C. The right to consumer information

(i) The purchaser of goods and services shall have the right to sufficient information, including the identity of suppliers, to enable him to make a rational choice between competing products and services.

(ii) The purchaser shall have the right to any information or warning necessary to enable him to use a product or service safely and to his full satisfaction.

(iii) Specific and mandatory regulations shall be established as to the declaration of the weights and measures, quality, ingredients, date of production and keeping time (of foods, drugs and photographic films), directions for use or care, terms of contract, true rate of charge or interest on credit, and (where it is considered necessary or appropriate) price, including price per unit of measure

D. The right to consumer education

1. (i) Such consumer training shall be given to school-children as will enable them to act as informed consumers throughout their lives.
2. (ii) Education facilities in the field of consumer problems shall equally be made available to adults.

E. The right to representation and consultation

(i) Voluntary organisations of consumers shall be encouraged and recognised by governments and consulted on laws, regulations, administration and advisory services for consumers, and such recognition shall imply an obligation on such organisations to publish accurate information with advice.

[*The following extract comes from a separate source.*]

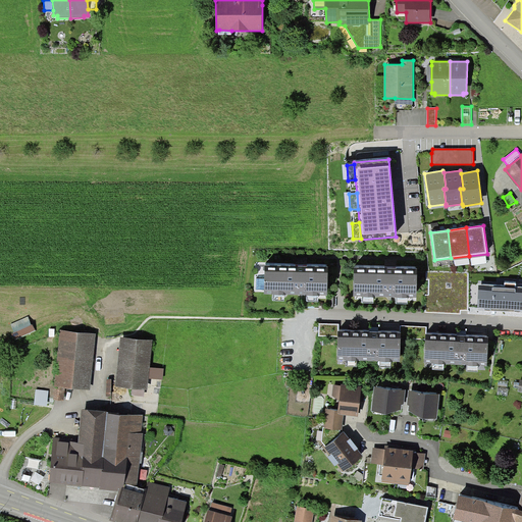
[(328,267),(265,265),(265,279),(264,290),(264,294),(272,294),(284,294),(307,295),(319,295),(327,295),(328,267)]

(ii) Each country shall establish in accordance with its own traditions a strong, independent and effective authority representing consumers and responsible trading interests to advise legislatures and governments on all aspects of consumer protection, and to ensure that at national and local level there is full compliance with consumer laws and regulations, and that adequate information and advisory services are provided.

(iii) State and public services shall have full regard to the interests and rights of consumers, and shall provide for the appointment either of consumers' representatives to their boards of management in such number as is considered appropriate or of consumers' committees to express such interests to the boards of management.

(iv) It shall be a duty on each government, directly or assigned to a national consumer authority, to conduct research into and publish information on the composition and performance of products, on labeling and use of products, efficiency of services and all matters of interest to consumers, and where appropriate to provide for the establishing of local consumer advice centres where this information related to the services offered by local traders will be readily available.

(v) The enforcement of protective laws and administration of advisory services shall as far as possible be at local level.

(vi) Responsible associations of manufacturers and traders, nationally and collectively in Western Europe, shall be encouraged to formulate their own codes of trading practices which, while basically conforming to national laws, shall seek to promote higher standards, and shall be submitted - together with proposals for a private and objective enforcement of such codes in collaboration with the consumers - to national consumer authorities for approval. The authorities shall give public support and backing to approved codes.